» **GOAL OF THE EXERCISE**: Print, unchanged, the lines of the data below that run from the line containing "Segment right lung" up to and including the line containing "170L63 167H55L48 170L46", and leave the pictures out of your answer.

» **DATA FOR THE TASK**:

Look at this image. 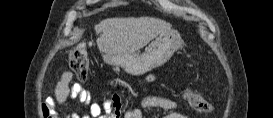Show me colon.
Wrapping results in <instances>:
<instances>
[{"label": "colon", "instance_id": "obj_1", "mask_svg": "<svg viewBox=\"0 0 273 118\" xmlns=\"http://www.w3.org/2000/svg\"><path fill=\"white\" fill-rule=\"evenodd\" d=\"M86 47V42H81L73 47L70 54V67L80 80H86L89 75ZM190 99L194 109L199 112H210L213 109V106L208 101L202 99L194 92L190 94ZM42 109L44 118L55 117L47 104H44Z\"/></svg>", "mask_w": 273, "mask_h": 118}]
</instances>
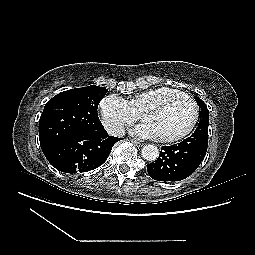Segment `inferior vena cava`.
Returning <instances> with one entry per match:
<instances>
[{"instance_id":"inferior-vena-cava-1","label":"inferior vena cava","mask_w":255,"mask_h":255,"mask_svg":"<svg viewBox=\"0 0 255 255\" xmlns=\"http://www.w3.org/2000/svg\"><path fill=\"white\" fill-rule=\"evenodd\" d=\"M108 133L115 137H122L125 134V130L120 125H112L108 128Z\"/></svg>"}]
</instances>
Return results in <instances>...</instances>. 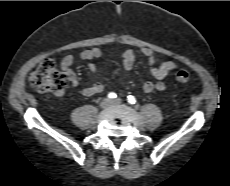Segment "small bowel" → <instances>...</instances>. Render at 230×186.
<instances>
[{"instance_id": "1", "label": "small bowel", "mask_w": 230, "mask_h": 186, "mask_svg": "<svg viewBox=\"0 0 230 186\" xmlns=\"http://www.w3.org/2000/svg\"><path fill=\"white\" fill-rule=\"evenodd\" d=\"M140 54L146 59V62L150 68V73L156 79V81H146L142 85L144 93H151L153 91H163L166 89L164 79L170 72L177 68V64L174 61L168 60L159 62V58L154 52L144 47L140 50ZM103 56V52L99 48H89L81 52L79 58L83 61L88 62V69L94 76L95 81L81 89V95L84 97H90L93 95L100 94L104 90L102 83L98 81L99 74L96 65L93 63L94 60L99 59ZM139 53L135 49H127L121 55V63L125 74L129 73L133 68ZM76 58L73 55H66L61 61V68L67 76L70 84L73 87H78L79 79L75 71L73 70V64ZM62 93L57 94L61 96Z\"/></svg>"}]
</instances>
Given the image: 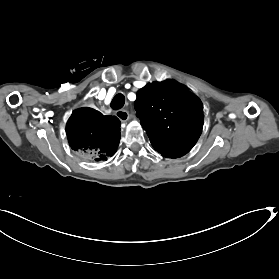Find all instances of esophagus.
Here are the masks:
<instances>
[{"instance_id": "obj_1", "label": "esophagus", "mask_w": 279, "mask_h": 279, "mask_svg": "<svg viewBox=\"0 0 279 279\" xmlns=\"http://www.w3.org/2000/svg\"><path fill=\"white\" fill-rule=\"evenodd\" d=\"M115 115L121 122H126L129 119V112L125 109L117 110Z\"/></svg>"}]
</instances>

* * *

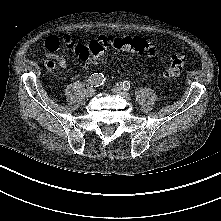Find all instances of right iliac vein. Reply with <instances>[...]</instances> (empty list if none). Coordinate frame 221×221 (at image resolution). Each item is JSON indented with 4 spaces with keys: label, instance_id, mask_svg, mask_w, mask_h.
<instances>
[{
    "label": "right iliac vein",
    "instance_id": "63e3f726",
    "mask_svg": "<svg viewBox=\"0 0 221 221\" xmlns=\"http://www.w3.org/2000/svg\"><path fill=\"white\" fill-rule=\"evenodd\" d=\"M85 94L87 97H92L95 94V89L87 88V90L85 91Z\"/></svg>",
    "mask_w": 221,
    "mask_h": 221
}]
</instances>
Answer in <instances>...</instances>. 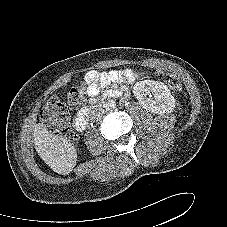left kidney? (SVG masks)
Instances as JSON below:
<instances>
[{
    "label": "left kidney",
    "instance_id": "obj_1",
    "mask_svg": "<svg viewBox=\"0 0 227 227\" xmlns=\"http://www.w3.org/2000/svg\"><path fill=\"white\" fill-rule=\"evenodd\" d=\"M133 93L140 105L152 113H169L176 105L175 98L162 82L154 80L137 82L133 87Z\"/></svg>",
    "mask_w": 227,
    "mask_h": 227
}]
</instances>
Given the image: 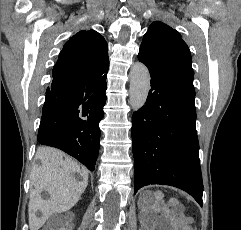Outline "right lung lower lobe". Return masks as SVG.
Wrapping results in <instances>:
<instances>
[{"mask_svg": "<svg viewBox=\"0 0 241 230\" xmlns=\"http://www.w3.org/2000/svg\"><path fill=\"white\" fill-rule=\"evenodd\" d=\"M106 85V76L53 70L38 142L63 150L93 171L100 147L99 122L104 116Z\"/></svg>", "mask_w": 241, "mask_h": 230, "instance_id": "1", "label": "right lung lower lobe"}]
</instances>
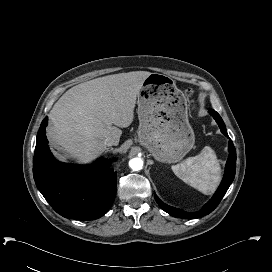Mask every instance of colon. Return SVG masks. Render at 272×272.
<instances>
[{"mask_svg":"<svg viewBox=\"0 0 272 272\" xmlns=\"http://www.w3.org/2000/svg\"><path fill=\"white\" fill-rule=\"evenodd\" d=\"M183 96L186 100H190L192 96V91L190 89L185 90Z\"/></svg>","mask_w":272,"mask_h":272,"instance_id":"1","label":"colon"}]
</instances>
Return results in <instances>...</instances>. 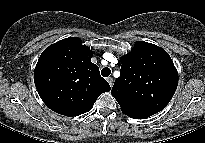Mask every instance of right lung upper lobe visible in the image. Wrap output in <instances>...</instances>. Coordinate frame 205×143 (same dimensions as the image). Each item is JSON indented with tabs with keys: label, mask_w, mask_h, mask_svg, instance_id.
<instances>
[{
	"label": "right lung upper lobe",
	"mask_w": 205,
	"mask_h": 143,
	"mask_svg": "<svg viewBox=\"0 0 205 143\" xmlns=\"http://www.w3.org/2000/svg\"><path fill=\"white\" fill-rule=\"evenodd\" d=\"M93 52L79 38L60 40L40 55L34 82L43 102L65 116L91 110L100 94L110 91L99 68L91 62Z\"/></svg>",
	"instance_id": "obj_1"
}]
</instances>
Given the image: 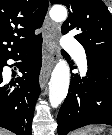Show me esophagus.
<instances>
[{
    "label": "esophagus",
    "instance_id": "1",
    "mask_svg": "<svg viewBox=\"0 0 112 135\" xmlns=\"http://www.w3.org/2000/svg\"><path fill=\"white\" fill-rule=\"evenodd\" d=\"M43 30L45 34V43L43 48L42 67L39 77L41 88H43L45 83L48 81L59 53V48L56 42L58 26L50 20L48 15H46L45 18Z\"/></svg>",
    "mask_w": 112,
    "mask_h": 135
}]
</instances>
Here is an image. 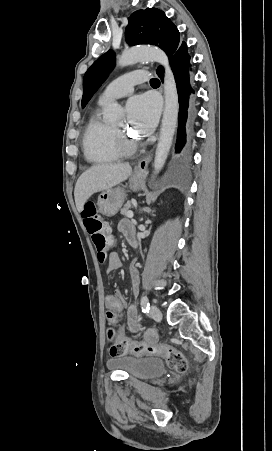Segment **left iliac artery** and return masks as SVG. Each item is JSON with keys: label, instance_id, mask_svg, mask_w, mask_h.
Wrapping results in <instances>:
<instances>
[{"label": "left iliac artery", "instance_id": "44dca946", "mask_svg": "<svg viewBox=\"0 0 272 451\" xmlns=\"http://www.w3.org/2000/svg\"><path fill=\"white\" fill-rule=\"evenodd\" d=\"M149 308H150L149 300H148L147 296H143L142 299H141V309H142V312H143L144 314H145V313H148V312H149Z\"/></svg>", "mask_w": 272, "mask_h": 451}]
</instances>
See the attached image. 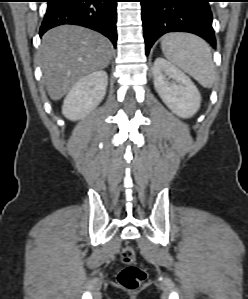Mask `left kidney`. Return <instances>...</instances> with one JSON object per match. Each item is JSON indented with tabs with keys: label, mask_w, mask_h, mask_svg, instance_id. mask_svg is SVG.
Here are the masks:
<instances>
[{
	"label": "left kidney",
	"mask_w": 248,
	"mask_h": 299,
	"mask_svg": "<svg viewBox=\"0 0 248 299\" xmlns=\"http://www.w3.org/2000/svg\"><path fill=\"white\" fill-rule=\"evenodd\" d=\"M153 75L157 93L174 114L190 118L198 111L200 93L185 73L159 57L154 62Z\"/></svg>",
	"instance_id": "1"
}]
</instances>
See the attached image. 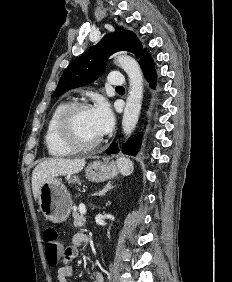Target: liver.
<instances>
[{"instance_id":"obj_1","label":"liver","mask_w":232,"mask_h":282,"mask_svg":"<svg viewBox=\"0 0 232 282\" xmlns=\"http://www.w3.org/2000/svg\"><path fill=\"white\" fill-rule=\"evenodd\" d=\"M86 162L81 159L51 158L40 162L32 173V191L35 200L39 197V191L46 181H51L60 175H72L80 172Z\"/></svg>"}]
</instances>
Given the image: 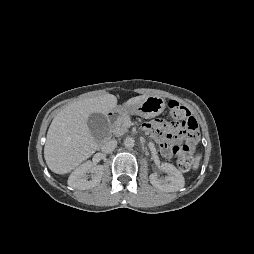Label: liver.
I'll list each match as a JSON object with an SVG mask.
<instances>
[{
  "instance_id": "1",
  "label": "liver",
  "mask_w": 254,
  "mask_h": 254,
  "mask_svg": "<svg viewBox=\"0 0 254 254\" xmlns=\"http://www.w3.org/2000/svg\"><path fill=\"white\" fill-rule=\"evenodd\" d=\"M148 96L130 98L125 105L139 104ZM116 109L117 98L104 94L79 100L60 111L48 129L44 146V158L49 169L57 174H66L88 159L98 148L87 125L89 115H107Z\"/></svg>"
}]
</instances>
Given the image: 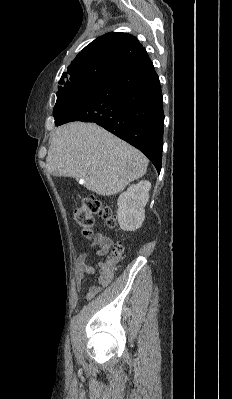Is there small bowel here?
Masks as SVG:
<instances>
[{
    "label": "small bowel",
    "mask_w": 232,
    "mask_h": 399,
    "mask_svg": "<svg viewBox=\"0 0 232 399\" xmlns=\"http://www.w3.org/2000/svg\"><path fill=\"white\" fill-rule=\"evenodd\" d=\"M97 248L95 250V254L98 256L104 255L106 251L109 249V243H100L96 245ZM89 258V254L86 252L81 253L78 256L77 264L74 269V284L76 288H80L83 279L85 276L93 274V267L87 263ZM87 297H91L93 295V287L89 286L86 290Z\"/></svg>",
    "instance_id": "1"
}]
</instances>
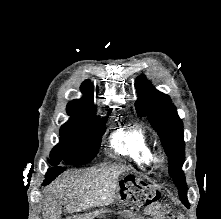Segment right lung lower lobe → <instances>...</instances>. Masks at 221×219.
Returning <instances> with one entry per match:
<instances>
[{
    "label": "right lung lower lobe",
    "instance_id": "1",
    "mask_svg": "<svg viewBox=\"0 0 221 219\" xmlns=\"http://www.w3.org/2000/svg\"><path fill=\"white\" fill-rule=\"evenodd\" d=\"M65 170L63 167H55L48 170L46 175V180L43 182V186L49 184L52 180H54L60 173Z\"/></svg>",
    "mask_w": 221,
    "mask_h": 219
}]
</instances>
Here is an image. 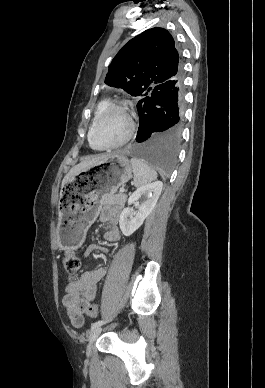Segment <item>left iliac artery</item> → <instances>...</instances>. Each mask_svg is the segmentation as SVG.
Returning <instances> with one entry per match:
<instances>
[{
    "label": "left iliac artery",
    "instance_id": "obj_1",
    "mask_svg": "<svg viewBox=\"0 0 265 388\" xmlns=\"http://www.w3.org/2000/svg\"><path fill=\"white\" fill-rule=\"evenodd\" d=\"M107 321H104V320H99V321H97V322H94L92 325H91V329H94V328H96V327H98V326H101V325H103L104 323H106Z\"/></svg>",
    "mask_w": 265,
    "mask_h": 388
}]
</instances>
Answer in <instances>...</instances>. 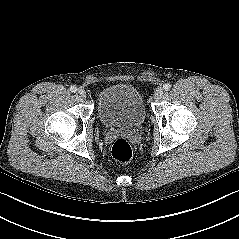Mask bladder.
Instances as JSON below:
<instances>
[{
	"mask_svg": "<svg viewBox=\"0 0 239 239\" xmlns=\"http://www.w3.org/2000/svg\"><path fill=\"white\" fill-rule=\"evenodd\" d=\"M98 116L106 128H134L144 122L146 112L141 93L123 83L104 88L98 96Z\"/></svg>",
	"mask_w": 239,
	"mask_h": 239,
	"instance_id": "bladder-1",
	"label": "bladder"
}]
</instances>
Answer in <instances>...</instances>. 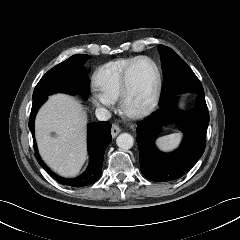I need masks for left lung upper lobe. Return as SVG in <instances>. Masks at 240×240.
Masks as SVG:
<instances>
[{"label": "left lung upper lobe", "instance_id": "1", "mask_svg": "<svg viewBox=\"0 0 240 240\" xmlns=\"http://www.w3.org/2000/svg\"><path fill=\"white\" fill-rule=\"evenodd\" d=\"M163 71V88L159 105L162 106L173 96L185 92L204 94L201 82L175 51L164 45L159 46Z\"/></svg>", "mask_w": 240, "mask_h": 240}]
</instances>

» **REPLY**:
Segment right lung lower lobe → <instances>...</instances>. Masks at 221×219.
Returning <instances> with one entry per match:
<instances>
[{
    "label": "right lung lower lobe",
    "instance_id": "1",
    "mask_svg": "<svg viewBox=\"0 0 221 219\" xmlns=\"http://www.w3.org/2000/svg\"><path fill=\"white\" fill-rule=\"evenodd\" d=\"M65 170L63 167H55L48 170L46 175V180L43 182V186L49 184L52 180H54L60 173Z\"/></svg>",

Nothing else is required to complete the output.